Back into the house...
with the youngest running after the cat wherever it goes...
Singaporean toddlers her age are way behind in terms of ability to scramble up wooden ladders & dirt slopes barefooted.
At the hearth in the men's half of the house - they always do the cooking together :)
Traditionally Akha women cooked only the rice & vegetables, while Akha men took care of everything to do with meat - hunting, slaughtering, removing fur, cooking & of course eating. Many other tasks are similarly divided by gender into 'men's work' & 'women's work' according to tradition, such that husband & wife must work together to get things done e.g. planting rice - men dig the holes in the soil for women to throw in the rice seed, building houses - men cut the trees & bamboo to build the main structure while women cut the imperata grass & assemble them into roofing material.
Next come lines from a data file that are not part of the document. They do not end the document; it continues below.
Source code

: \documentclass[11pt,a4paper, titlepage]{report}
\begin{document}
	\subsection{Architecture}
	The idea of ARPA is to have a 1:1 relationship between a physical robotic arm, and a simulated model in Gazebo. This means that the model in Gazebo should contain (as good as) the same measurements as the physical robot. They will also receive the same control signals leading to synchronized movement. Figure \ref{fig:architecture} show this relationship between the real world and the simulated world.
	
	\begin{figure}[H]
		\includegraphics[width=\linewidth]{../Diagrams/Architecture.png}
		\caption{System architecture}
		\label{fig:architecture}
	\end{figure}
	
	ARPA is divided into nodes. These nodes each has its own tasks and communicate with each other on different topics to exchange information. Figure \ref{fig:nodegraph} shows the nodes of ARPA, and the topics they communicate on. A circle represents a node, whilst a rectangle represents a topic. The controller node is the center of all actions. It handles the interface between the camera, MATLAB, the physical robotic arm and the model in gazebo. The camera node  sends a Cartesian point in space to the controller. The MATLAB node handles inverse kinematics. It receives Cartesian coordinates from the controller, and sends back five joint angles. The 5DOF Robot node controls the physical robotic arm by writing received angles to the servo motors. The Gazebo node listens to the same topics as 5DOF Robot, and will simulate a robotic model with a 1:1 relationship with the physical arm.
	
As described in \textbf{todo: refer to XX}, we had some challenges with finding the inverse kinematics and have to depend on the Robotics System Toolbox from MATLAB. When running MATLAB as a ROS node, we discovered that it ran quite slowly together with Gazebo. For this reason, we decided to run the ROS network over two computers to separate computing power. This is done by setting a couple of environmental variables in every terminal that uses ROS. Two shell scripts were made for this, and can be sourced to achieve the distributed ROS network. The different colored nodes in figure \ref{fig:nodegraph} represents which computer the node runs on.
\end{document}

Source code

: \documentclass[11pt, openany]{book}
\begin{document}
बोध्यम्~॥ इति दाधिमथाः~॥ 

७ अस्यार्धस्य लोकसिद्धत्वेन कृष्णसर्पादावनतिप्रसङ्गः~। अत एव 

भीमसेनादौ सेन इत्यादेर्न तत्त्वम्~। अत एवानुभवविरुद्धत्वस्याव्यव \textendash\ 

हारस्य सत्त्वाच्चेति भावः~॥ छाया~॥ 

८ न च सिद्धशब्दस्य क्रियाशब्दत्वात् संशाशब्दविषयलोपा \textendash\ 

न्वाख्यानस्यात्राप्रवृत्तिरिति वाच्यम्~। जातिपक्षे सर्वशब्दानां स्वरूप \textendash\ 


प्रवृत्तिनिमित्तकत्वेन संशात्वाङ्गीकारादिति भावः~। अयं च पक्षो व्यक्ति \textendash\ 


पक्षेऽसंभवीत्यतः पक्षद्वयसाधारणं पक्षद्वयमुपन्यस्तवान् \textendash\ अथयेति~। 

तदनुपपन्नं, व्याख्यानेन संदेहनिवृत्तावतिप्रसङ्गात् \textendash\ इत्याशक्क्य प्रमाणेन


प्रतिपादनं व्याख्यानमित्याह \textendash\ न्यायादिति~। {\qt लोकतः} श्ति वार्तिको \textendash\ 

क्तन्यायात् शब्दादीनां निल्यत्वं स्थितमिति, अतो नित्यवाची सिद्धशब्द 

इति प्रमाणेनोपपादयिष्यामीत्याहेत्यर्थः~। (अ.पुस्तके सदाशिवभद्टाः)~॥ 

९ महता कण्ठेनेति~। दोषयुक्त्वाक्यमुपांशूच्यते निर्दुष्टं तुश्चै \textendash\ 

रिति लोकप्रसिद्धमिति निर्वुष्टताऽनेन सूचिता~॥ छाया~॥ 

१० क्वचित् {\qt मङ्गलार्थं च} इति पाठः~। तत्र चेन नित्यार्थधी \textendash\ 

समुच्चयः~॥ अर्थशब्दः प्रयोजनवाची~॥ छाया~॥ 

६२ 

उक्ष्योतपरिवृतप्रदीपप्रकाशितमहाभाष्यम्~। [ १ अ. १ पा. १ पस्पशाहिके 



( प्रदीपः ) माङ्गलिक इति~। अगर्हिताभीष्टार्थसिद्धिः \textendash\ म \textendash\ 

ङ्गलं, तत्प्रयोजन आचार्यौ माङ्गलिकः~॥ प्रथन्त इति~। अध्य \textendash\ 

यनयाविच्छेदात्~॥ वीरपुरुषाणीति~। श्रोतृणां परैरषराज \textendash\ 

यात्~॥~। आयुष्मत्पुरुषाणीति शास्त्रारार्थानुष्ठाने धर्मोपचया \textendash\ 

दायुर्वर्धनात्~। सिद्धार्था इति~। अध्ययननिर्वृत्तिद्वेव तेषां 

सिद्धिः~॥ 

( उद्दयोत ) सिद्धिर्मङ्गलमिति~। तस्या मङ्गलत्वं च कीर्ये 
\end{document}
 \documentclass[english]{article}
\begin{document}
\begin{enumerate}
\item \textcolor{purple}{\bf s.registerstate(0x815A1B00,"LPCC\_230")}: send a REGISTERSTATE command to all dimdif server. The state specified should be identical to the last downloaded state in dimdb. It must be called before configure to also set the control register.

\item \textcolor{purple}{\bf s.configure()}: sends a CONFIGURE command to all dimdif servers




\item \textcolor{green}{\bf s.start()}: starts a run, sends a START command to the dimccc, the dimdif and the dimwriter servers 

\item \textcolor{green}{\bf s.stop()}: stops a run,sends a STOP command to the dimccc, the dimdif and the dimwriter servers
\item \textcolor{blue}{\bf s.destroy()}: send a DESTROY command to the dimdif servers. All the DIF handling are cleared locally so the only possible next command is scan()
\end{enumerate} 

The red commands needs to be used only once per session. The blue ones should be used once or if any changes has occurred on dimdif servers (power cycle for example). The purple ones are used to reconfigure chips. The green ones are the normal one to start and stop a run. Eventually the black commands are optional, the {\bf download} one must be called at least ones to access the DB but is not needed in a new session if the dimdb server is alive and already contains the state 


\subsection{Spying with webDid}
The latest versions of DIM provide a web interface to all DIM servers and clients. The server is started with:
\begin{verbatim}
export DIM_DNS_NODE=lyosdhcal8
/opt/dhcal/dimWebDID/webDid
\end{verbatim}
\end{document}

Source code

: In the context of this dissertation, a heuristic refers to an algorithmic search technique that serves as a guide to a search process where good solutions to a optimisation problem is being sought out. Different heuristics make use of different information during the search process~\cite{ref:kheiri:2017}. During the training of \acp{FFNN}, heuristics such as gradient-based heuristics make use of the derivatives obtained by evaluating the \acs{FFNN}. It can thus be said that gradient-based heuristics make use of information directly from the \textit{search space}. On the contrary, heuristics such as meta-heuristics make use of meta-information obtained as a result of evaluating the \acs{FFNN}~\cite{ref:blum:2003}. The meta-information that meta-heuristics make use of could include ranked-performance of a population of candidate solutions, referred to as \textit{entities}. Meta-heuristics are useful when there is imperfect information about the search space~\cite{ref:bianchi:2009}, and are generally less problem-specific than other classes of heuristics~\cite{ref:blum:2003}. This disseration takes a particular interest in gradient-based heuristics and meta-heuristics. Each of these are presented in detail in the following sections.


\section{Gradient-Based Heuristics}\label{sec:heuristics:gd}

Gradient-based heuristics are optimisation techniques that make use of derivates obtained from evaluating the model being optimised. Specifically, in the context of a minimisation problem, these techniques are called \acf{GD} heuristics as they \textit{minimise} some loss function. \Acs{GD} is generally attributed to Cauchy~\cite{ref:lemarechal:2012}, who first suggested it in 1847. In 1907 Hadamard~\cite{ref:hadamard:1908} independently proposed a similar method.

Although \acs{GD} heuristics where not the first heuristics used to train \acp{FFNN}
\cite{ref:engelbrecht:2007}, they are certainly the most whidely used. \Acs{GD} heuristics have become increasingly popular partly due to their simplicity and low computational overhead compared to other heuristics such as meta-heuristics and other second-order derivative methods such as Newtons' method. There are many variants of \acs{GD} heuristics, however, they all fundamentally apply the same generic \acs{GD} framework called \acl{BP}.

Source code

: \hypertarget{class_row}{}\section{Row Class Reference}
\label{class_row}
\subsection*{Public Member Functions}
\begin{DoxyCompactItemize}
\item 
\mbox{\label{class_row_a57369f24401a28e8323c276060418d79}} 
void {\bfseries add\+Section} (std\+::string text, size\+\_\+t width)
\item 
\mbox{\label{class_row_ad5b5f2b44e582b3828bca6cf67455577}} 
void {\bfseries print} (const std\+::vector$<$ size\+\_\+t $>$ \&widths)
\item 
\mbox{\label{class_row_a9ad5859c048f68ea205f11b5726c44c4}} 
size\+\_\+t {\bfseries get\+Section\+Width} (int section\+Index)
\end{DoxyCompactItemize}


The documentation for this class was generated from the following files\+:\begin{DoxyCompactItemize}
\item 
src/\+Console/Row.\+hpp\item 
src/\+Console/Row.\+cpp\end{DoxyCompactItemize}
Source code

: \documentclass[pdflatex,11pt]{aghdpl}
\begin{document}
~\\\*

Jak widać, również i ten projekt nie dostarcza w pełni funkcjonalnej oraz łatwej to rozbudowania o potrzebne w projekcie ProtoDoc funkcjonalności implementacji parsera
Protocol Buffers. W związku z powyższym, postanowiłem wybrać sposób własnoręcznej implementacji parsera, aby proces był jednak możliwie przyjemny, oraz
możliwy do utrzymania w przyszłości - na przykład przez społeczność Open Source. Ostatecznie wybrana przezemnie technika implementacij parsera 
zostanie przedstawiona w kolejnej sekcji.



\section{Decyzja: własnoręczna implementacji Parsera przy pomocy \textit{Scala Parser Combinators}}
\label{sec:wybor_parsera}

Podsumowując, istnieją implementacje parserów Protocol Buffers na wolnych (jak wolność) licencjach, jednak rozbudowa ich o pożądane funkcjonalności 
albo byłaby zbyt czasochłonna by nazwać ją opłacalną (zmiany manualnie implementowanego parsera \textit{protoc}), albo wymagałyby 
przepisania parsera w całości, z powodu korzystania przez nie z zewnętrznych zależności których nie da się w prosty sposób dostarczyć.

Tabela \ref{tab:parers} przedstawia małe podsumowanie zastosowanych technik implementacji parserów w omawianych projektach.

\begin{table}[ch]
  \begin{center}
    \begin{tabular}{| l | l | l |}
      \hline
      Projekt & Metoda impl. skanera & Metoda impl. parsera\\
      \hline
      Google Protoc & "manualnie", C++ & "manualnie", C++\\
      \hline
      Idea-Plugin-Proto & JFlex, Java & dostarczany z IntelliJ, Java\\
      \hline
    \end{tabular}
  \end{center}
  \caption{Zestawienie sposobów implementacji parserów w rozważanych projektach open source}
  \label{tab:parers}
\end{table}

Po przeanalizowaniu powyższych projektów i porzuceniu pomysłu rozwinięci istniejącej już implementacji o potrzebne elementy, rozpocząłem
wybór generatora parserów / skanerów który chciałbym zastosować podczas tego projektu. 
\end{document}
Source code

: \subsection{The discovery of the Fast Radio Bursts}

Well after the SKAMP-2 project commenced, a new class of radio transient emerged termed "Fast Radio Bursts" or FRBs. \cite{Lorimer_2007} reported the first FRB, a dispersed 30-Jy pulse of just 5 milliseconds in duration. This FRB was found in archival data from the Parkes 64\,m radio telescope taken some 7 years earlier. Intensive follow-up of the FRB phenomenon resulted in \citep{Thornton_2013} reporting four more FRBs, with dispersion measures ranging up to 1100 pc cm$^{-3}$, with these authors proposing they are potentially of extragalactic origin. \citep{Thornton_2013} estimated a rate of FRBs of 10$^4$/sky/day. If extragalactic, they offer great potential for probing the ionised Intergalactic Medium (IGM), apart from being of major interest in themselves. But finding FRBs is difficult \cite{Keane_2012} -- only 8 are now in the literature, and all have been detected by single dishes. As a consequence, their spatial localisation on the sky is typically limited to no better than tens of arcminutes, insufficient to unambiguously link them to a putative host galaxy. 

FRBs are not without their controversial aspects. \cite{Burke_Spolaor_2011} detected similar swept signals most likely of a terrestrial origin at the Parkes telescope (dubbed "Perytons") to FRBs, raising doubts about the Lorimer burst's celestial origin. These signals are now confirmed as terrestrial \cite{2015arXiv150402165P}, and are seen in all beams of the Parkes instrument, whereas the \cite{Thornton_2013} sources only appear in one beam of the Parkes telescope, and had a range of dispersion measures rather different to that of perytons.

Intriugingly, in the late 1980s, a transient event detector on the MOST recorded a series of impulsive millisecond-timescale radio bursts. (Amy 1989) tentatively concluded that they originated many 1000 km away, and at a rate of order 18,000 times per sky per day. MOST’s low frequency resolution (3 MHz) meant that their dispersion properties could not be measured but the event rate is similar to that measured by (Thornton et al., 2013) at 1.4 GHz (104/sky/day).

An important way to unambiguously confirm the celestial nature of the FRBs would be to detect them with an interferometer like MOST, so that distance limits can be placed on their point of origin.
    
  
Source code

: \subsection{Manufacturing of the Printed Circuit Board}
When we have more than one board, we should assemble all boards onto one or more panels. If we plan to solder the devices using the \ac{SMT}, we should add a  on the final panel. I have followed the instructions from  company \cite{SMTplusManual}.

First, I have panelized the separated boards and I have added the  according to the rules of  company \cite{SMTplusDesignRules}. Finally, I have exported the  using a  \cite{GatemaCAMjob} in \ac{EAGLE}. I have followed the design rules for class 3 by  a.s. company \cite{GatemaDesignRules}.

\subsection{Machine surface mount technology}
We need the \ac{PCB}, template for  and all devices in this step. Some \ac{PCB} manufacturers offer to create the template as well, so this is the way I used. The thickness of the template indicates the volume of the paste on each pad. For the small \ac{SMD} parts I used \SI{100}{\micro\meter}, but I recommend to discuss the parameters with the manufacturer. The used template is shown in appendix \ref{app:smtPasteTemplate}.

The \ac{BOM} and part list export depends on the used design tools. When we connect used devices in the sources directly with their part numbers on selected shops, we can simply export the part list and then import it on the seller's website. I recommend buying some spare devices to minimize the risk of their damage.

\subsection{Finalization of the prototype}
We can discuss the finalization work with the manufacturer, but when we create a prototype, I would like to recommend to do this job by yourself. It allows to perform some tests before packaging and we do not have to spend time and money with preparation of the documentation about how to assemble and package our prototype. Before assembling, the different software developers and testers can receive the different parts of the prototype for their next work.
Purple sticky rice (at bottom left on floor) to go with breakfast:
Leftovers from yesterday's dinner (same practice as in the cat's home) + eggs from one of the Ban Huay Mae Sai shops with กุนเชียง goon4 qiang1 (aka. 腊肠 la4 chang2/lup cheong/Chinese sausage) from Chiangrai municipal market + fish from the cat:
The goon qiang isn't exactly the healthiest of foods but it's the easiest to store long term (needs no refrigeration). The 'fish from the sea' is because they don't get to eat any fish bigger than the little loach-like freshwater fish that they dig up from the mud in forest streams (it can take an entire morning to dig up just a few), unless they make the trip out to Chiangrai city & splurge on bigger fish at the market. Before there was iodised salt, goitre was a problem for people living up in the mountains far from the nearest sea, & a few of the very old folks in Ban Apa have visible goitre. A few people from the buseh's (headman's) household came over to try the 'fish from the sea' (the cat still hasn't figured out how these two households are related & keeps forgetting to ask).